Photography by Photographers for Forests
In June 2003 I was approached by Virginia Young of the Wilderness Society, to work on an art piece which would involve members of the community and help raise awareness of the plight of the endangered Styx Forest — the Valley of the Giants.
And so I developed the idea of knitted ‘Tree Hugs’. My concept was essentially to create a powerful art installation while simultaneously enabling everyone and anyone in the community to actively participate in the creation of a statement reflecting their love, care and willingness to protect the beauty of the Styx forest from further old growth logging. People throughout the community could knit red wool into pieces as short or as long as they personally had time and ability to produce, to be sewn together into 'hugs' that would be wrapped around the bases of trees.
I envisaged a line of red hugs through the panorama of the Styx Forest — a line of protection, a line of defence, a line reflecting the community’s consistent concern over old growth logging in the Styx. A hug is one of the most natural ways in which humans show their care for one another. The colour red speaks of many things — passion, love, care, no, stop…
The act of knitting is an intimate one, embedded in our cultural heritage as a display of love and care. We knit for someone special. It’s also something anyone, young or old, male or female, can engage in either privately or with others. Throughout history, knitting has been a way for those on the ”home front” to aid loved ones on the battlefront.
Tree Hugs was also a way the frail, the bedridden and the elderly unable physically to join the barricades were able to actively contribute to the debate.
Over a three month period, knit-in events were organised and people across Tasmania were seen knitting. The Wilderness Society organised knitting at its stall at Salamanca Market each Saturday. The Republic Hotel in North hobart hosted a knit-in where the pub was filled with red wool and knitters of all ages listening to poetry or local bands. School students, teachers, retirement home members, patients in hospital were knitting. People knitted everywhere, in pubs, in cafes, at the soccer. Like Chinese whispers the news spread.

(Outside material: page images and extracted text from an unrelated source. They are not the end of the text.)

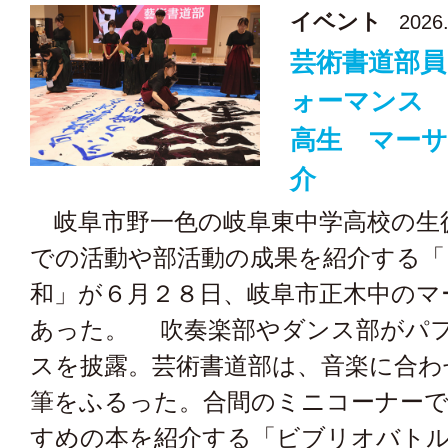
イベント
2026.
芸術書道部
ォーマンス
高生 マーサ
介
岐阜市野一色の岐阜東中学高校の生
での活動や部活動の成果を紹介する「
和」が６月２８日、岐阜市正木中のマ
あった。 吹奏楽部やダンス部がパ
スを披露。芸術書道部は、音楽に合わ
筆をふるった。合間のミニコーナー
すめの本を紹介する「ビブリオバト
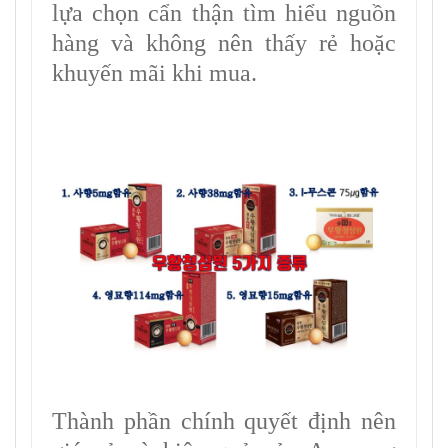
lựa chọn cẩn thận tìm hiểu nguồn
hàng và không nên thấy rẻ hoặc
khuyến mãi khi mua.
Thành phần chính quyết định nên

In the end we received knitted squares and rectangles from all around Tasmania, Melbourne, Sydney and the Blue Mountains, Queensland, Fitzroy Crossing in the Outback, Adelaide, Perth and Canberra, from ages four to 92. Richard, a technician at the Theatre Royal, knitted his way through 15 metres and gave up smoking at the same time! We received hugs from the UK, Brazil, Canada, Scotland, Fiji and the USA.
In October, over 800 pieces, 115 square metres in all, filled the room at the Victoria Centre in central Hobart. With the aid of many volunteers the pieces were joined into ‘tree hugs’ and a week later they were ready for installation in the forest.
The first stage of the installation wrapped a large 18m hug around Gandalf’s Staff, a magnificent 400-year-old 84m high Eucalyptus regnans. A number of other trees were also wrapped in this same area of Styx wilderness destined for logging, and the public were invited to visit and view the hugs.
The second stage was the creation of the red line installed in an area of old growth forest at the edge of a clearfell. Over four days with the aid of eight willing volunteers, four ladders and lots of patience the panorama of hugs was complete — a line of protection, a red line of defence.
The red line of hugs was filmed over a period of 19 hours using time-lapse techniques to capture the shifting light from morning to night, and then condensed into a 12-minute video. The "tree hugs' were part of the national touring exhibition Barking up the Wrong Tree which opened in Mori Gallery, Sydney,
followed by Spacement Gallery, Melbourne and Carnegie Gallery in Hobart. They were also installed in the Royal Melbourne Hospital and the Red Bull Music Academy, Melbourne 2007.